## EXERCISE GOAL
Rewrite the text of the records below with every "ТЕННИС" changed to "НАСТОЛЬНЫЙ ТЕННИС" and nothing else altered. Leave the pictures out of your answer.

## RECORDS PROVIDED
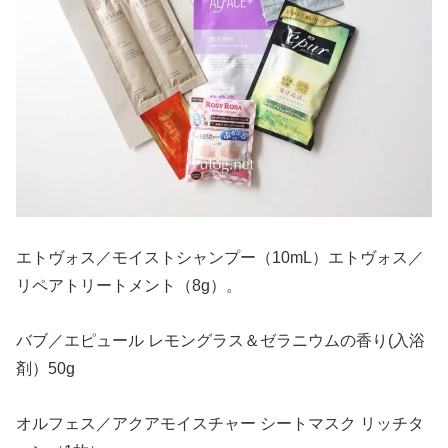
エトヴォス／モイストシャンプー（10mL）エトヴォス／
リペアトリートメント（8g）。
バブ／エピュール レモングラス＆ゼラニウムの香り(入浴
剤）50g
オルフェス／アクアモイスチャー シートマスク リッチタ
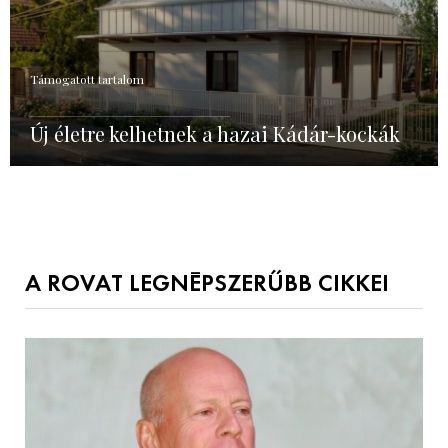
Támogatott tartalom
Új életre kelhetnek a hazai Kádár-kockák
A ROVAT LEGNÉPSZERŰBB CIKKEI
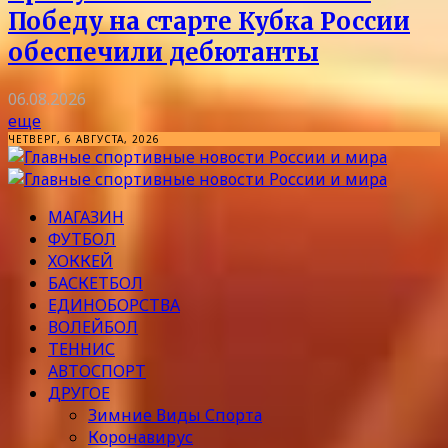
Победу на старте Кубка России
обеспечили дебютанты
06.08.2026
еще
ЧЕТВЕРГ, 6 АВГУСТА, 2026
МАГАЗИН
ФУТБОЛ
ХОККЕЙ
БАСКЕТБОЛ
ЕДИНОБОРСТВА
ВОЛЕЙБОЛ
ТЕННИС
АВТОСПОРТ
ДРУГОЕ
Зимние Виды Спорта
Коронавирус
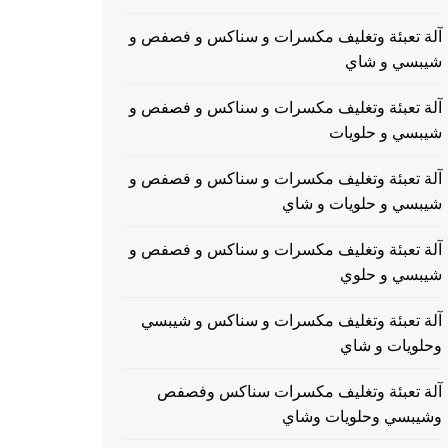
آلة تعبئة وتغليف مكسرات و سناكس و فصفص و
شيبسي و شاي
آلة تعبئة وتغليف مكسرات و سناكس و فصفص و
شيبسي و حلويات
آلة تعبئة وتغليف مكسرات و سناكس و فصفص و
شيبسي و حلويات و شاي
آلة تعبئة وتغليف مكسرات و سناكس و فصفص و
شيبسي و حلوي
آلة تعبئة وتغليف مكسرات و سناكس و شيبسي
وحلويات و شاي
آلة تعبئة وتغليف مكسرات سناكس وفصفص
وشيبسي وحلويات وشاي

## OUTPUT BELOW
エトヴォス／モイストシャンプー（10mL）エトヴォス／
リペアトリートメント（8g）。
バブ／エピュール レモングラス＆ゼラニウムの香り(入浴
剤）50g
オルフェス／アクアモイスチャー シートマスク リッチタ
Támogatott tartalom
Új életre kelhetnek a hazai Kádár-kockák
A ROVAT LEGNÉPSZERŰBB CIKKEI
Победу на старте Кубка России
обеспечили дебютанты
06.08.2026
еще
ЧЕТВЕРГ, 6 АВГУСТА, 2026
МАГАЗИН
ФУТБОЛ
ХОККЕЙ
БАСКЕТБОЛ
ЕДИНОБОРСТВА
ВОЛЕЙБОЛ
НАСТОЛЬНЫЙ ТЕННИС
АВТОСПОРТ
ДРУГОЕ
Зимние Виды Спорта
Коронавирус
آلة تعبئة وتغليف مكسرات و سناكس و فصفص و
شيبسي و شاي
آلة تعبئة وتغليف مكسرات و سناكس و فصفص و
شيبسي و حلويات
آلة تعبئة وتغليف مكسرات و سناكس و فصفص و
شيبسي و حلويات و شاي
آلة تعبئة وتغليف مكسرات و سناكس و فصفص و
شيبسي و حلوي
آلة تعبئة وتغليف مكسرات و سناكس و شيبسي
وحلويات و شاي
آلة تعبئة وتغليف مكسرات سناكس وفصفص
وشيبسي وحلويات وشاي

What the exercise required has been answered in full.